States now have the power to approve gambling on amateur and professional sports. Kansas is one of 18 states that already have bills in consideration, but it could be a while before sports betting becomes a reality.

The Kansas House won't be back in session until 2019. State Rep. Jan Kessinger, who introduced a bill to allow sports gambling, said it could be approved in January.

"Then you've got February, March, April, May, June for the businesses to embrace the structure, get ready and when July 1st comes, when Kansas laws take effect, you flip the switch and we're in the sports betting business," said Kessinger.

A lot of money may be at stake. Soren Petro, Sports Radio 810 host and Sunday Soundoff contributor, told 41 Action News, "The estimates are that it's somewhere in the neighborhood of $150-$200 billion illegally."

Under Kessinger's proposal, those bets would be taxed at 5 percent which would bring in $75 million a year into the state of Kansas.

"We can do a lot with that money. We can increase funding to education, we can do more road work, build more roads, we can invest in infrastructure. We can invest in foster kids," Kessinger said.

Petro added, "Kansas I know has a major shortfall in its budget. I think the taxpayers will welcome this with open arms."

Critics say legal sports betting could lead to players throwing, or intentionally losing, games for money.

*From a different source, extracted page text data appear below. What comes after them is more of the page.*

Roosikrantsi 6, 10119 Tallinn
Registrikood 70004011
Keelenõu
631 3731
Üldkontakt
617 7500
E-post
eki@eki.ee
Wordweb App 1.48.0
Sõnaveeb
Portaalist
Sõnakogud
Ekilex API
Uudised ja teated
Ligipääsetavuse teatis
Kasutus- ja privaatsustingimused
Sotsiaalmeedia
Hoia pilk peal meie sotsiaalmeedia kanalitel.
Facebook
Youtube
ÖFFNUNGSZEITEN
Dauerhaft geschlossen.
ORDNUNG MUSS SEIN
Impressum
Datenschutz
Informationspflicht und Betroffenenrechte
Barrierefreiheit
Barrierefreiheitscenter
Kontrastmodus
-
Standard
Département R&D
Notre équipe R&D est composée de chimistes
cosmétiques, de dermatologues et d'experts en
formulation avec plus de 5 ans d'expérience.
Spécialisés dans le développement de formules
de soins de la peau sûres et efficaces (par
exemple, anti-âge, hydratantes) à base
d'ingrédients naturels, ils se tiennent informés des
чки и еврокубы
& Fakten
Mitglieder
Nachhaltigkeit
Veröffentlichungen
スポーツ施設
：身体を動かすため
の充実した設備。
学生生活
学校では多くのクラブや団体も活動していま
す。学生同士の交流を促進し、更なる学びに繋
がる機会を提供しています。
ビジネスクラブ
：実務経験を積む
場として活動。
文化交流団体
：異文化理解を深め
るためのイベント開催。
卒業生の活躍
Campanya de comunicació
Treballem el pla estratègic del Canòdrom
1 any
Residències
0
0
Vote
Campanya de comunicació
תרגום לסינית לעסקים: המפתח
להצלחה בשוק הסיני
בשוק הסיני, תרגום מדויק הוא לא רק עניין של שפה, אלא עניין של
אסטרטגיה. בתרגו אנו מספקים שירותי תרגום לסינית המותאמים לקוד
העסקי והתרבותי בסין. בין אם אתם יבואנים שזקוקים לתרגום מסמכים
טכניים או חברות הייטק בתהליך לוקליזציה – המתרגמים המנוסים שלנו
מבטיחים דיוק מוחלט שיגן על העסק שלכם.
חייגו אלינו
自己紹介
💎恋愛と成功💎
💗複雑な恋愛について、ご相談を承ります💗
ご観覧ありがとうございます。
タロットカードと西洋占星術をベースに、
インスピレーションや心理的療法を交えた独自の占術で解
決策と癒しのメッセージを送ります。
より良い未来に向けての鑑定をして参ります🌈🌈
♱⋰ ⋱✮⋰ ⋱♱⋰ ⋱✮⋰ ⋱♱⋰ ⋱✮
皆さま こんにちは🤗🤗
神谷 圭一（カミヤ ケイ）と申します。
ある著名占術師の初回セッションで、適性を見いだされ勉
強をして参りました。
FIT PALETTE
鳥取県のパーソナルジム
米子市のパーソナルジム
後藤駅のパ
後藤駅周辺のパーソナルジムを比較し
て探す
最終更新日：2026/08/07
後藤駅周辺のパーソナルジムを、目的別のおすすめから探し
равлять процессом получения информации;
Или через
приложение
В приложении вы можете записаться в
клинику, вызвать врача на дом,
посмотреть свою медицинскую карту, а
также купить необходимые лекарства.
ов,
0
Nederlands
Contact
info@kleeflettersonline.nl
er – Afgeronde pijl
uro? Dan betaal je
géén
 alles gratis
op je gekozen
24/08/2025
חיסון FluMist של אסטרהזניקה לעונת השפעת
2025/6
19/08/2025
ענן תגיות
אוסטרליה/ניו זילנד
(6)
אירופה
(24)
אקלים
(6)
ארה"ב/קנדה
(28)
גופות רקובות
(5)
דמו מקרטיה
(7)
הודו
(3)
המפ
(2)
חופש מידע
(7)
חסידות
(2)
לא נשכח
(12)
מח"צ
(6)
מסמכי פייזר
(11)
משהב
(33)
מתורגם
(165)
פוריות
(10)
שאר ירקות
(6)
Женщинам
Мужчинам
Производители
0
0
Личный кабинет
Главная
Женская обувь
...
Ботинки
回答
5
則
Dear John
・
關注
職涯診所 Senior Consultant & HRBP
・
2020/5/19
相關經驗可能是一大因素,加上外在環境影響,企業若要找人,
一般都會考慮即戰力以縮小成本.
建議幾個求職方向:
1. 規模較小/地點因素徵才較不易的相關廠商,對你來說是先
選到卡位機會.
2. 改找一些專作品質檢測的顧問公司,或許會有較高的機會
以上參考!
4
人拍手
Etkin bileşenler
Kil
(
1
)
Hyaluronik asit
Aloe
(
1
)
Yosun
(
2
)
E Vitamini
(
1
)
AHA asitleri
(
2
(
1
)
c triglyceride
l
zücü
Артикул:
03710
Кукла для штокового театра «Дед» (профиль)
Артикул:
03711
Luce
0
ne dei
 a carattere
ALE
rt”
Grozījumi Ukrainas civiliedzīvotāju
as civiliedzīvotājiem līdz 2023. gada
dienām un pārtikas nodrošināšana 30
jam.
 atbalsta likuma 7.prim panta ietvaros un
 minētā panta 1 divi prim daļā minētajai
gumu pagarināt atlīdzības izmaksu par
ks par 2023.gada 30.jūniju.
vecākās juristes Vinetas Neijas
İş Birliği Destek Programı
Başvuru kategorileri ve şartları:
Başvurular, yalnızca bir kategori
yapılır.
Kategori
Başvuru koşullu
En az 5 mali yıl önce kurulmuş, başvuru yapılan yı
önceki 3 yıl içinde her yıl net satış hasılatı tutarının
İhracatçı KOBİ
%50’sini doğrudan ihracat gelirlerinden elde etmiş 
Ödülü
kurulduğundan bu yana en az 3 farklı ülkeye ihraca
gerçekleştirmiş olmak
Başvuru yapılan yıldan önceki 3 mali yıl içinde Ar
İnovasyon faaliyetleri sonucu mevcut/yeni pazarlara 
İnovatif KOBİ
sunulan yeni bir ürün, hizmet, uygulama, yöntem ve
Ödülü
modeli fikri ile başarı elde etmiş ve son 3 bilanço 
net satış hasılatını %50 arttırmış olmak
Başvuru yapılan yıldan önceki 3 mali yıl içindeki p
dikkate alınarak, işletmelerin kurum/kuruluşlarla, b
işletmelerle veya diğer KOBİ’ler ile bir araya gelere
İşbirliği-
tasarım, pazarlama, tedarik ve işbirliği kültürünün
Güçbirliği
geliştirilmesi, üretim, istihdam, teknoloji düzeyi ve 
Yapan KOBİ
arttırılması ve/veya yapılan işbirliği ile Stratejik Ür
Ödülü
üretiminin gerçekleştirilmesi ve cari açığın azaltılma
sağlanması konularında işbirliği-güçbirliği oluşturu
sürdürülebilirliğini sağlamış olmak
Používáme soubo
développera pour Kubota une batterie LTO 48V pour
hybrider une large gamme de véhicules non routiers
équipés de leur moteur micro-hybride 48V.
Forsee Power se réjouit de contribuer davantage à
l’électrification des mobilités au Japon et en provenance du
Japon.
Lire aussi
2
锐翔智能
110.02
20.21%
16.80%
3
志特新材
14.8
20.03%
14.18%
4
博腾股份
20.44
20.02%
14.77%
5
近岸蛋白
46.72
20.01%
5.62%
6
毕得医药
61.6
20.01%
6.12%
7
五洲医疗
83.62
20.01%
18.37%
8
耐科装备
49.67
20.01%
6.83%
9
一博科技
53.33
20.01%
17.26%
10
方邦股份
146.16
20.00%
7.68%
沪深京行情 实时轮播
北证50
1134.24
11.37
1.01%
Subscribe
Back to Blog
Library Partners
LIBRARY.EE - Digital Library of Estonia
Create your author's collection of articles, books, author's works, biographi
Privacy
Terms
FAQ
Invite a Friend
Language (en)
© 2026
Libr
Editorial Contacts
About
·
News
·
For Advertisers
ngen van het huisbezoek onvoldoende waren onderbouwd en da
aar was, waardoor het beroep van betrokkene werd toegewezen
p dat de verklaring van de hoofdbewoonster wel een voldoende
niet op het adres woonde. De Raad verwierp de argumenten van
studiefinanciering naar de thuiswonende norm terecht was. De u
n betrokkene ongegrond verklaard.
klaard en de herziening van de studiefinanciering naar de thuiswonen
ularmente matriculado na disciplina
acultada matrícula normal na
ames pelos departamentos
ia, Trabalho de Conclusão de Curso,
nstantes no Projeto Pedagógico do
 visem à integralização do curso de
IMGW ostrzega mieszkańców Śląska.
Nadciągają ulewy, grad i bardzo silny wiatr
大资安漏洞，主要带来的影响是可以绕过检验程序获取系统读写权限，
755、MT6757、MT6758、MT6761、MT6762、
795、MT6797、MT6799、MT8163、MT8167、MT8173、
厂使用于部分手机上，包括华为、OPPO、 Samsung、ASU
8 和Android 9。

"What's interesting is every fixing scandal that's ever been uncovered has been uncovered by the casinos, by the people taking the bets," Petro explained. "Nobody wants an honest contest more than the people that are setting the lines. This gives you regulation. This gives you someone to police it and I think instead of it being in the back rooms and all the money being in the hands of people who can't affect change... now it goes into the hands of people who can affect change."

Kessinger says opponents of his measure argue it's an expansion of gaming in the state. He disagrees saying, "It's just us being able to get money that's being spent outside the state of Kansas and let's keep it in Kansas."